The assembly process operates independently on each cell barcode. The output for each cell barcode is a set of assembled contigs that represent the best estimate of transcript sequences present, along with per-base quality value estimates, and the number of UMIs and reads supporting each contig. The assembly algorithm proceeds through the following steps:

Read Trimming

Trim known adapter and primer sequences from the 5’ and 3’ ends of reads using the cutadapt tool. This tool uses Smith-Waterman alignment and allows for a small number of differences from the expected primer sequences.

Read Filtering

The FILTER_VDJ_READS stage aligns reads to all the V(D)J gene segments included in the reference. Read-pairs that contain one or more exact 20bp match to a reference segment are included in the set of reads to be assembled. These mappings are not full alignments and are only used for filtering reads prior to assembly.

UMI Filtering

The FILTER_UMIS stage analyzes the distribution of reads per UMI, to determine a threshold for 'real' UMIs that likely result from correct cDNA production and enrichment, vs 'bad' UMIs that may result from error processes in the assay.

Assembly

The ASSEMBLE_VDJ stage performs de novo assembly of reads from each Cell Barcode independently. The assembler will downsample input reads to an average of 400 reads/UMI to avoid artifacts caused by extremely high coverage. The assembler only uses reads from UMIs that pass the FILTER_UMIS reads per UMI threshold and are detected as V(D)J reads by the FILTER_VDJ_READS stage.

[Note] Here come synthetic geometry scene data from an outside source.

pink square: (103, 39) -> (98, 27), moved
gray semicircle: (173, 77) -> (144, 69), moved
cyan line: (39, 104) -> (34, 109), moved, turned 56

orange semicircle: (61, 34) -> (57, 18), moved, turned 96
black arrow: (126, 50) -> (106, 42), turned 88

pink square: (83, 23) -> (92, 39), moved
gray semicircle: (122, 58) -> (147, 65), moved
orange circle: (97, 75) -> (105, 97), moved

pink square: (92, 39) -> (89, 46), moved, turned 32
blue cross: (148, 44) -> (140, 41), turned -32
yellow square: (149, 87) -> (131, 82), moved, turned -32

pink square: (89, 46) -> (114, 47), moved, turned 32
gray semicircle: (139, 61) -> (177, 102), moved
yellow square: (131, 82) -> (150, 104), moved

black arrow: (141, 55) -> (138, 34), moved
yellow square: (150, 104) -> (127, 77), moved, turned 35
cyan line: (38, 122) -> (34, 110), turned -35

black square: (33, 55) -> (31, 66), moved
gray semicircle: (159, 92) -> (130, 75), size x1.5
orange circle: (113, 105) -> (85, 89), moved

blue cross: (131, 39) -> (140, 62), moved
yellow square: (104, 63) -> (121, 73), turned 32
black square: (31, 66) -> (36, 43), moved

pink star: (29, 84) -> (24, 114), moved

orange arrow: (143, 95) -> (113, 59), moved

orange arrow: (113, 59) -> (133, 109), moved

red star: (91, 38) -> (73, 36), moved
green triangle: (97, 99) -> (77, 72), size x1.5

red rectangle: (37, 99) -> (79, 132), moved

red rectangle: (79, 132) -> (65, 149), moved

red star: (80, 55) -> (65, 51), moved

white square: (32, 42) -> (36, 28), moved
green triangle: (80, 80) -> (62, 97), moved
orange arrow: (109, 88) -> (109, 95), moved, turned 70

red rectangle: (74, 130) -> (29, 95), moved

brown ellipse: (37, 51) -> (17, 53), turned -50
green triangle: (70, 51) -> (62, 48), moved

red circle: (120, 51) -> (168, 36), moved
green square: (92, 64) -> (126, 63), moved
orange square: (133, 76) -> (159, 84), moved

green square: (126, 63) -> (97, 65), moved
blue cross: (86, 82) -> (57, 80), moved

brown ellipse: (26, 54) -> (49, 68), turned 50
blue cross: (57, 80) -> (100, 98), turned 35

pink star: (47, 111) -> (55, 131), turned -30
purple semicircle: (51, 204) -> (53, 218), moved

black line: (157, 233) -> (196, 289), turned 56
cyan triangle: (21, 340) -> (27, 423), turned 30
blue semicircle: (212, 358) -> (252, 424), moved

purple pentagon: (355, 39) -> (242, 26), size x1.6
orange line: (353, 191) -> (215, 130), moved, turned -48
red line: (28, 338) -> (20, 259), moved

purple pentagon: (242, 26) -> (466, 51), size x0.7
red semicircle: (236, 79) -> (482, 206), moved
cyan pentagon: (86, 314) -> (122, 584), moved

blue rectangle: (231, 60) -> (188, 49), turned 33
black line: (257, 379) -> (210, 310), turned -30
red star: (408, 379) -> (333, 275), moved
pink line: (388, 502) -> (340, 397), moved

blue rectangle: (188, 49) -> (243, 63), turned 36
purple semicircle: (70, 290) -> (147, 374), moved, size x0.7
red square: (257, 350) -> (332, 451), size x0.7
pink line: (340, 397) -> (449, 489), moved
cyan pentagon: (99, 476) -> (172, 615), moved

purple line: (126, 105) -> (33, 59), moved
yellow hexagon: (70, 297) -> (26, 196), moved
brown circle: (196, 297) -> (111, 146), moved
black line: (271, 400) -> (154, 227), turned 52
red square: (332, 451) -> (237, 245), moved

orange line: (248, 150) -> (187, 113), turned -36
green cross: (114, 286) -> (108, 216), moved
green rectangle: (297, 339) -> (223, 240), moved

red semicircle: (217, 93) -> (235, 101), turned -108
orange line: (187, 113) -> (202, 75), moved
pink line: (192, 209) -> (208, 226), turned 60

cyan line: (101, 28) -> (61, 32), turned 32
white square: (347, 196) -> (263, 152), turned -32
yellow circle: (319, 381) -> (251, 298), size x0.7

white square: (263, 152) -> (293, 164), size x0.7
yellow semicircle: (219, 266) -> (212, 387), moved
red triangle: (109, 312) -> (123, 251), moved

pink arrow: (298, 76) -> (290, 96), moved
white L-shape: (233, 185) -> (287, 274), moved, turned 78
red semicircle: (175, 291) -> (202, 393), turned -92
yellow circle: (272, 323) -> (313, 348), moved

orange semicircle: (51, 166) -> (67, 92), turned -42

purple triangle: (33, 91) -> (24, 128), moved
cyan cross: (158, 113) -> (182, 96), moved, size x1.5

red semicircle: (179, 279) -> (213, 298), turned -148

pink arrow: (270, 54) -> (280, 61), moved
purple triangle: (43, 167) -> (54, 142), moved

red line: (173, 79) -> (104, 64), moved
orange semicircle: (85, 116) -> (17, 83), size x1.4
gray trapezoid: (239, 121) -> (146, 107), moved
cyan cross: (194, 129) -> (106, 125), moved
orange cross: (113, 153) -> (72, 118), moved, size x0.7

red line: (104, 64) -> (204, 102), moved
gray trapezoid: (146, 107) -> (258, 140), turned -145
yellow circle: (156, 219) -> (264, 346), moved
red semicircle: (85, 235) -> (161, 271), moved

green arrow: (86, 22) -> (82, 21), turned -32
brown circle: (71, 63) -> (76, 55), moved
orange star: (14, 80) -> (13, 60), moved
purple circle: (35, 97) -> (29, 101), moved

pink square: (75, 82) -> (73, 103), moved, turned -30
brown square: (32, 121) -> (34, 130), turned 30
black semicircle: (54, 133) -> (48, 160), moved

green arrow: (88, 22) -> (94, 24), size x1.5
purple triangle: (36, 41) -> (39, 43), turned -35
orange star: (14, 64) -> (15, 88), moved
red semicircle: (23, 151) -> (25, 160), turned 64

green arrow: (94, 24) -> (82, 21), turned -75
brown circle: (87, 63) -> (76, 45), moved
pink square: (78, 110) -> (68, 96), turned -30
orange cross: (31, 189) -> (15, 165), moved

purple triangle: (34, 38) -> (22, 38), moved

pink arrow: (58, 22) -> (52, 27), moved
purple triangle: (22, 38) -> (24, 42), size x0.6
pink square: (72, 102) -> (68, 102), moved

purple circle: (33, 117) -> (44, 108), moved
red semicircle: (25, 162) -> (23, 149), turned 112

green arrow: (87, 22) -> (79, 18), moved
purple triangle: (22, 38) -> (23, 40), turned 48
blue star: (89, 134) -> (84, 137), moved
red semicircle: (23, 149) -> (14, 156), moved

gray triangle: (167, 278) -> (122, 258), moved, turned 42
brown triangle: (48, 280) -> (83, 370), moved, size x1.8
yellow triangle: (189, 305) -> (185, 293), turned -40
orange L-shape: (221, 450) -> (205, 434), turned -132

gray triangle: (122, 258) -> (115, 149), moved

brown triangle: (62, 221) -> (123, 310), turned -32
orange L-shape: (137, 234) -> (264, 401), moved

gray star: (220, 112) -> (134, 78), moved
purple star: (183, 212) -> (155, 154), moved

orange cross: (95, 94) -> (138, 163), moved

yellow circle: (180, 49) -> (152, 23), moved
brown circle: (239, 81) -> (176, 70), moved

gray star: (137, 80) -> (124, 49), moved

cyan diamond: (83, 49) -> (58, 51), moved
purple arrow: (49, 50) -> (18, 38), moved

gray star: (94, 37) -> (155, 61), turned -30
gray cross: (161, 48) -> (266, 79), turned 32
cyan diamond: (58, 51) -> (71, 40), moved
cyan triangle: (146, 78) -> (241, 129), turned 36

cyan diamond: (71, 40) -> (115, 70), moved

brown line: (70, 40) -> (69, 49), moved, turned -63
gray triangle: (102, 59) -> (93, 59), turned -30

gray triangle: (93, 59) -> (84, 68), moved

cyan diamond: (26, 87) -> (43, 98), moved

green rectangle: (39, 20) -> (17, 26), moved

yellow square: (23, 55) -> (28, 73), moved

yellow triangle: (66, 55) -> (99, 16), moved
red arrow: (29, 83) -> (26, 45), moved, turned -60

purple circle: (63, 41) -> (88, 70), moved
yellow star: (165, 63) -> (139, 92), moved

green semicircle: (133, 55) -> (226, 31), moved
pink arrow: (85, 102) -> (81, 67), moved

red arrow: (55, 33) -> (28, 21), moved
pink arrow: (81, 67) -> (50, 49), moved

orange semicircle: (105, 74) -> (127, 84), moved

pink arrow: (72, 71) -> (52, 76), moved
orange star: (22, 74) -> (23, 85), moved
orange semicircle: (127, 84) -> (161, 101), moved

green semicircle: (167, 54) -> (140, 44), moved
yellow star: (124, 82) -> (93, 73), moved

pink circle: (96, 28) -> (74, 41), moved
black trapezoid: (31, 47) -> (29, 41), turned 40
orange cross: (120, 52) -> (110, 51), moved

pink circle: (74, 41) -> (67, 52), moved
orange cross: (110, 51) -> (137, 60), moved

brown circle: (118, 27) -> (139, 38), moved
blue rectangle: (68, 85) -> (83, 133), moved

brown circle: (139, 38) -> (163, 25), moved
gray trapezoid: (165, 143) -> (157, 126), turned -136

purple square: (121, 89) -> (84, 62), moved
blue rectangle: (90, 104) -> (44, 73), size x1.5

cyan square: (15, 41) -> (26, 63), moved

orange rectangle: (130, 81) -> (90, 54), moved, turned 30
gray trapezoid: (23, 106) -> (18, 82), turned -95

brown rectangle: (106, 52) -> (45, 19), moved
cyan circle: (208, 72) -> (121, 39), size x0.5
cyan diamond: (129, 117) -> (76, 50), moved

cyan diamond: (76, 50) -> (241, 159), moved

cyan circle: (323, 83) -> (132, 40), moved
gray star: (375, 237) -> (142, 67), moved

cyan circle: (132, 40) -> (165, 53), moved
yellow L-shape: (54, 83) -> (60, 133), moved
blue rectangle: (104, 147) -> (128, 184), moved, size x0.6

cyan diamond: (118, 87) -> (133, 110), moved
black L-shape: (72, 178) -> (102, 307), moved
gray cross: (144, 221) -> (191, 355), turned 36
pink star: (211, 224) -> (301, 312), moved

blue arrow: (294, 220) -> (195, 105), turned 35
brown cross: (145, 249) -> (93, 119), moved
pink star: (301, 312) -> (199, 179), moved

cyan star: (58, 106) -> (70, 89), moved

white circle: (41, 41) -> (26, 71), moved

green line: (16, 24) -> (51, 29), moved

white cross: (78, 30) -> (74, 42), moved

The assembly algorithm is outlined here:

  1. Build a De Bruijn graph (K=47) of the sequences in the set of accepted read pairs. A kmer must be included in 2 or more reads to be included in the graph. Track the number of reads and UMIs that contained each kmer in the graph.
  2. Sort graph nodes by UMI support.
  3. Get the best-supported node, and find "high quality" paths from that node, extending in both directions. "High quality" means that branched paths are followed only if the branching base has at least some minimum quality.
  4. Invalidate all nodes on or near the returned paths.
  5. If all nodes have been invalidated, continue to step 6. Otherwise, find the next best-supported (and not invalidated) node and continue at step 3.
  6. Sort the paths found in Step 3 by read support.
  7. Assign UMIs to paths: start from the strongest path and assign each UMI to that path if the total read score of reads aligned against that path is within score_factor from the total score of reads aligned againt the best path for that UMI.
  8. Remove paths that have no UMIs assigned in Step 7.

Each of the supported paths through the De Bruijn graph in Step 8 are emitted as contig sequences from the assembler. Input read pairs that contributed to each contig are mapped to the final contig sequence, and emitted in the all_contig.bam output file.

Assembly Quality Values

Each base in the assembled contigs is assigned a Phred-scaled Quality Value (QV), representing an estimate of the probability of an error at that base. The QV is assigned with a hierarchical model that accounts for the errors in reverse transcription (RT), that will affect all reads with the same UMI, and sequencing errors which affect individual reads. The sequencing error model uses the reported sequencer QVs. At recommended sequencing depths, many reads per UMI are observed, so sequencing errors in individual reads a corrected rapidly. We estimate that the V(D)J RT reaction has error rate of 1e-4 per base, so assembled bases that are covered by a single UMI will be assigned Q40, and bases covered by >= 2 UMIs will be assigned Q60.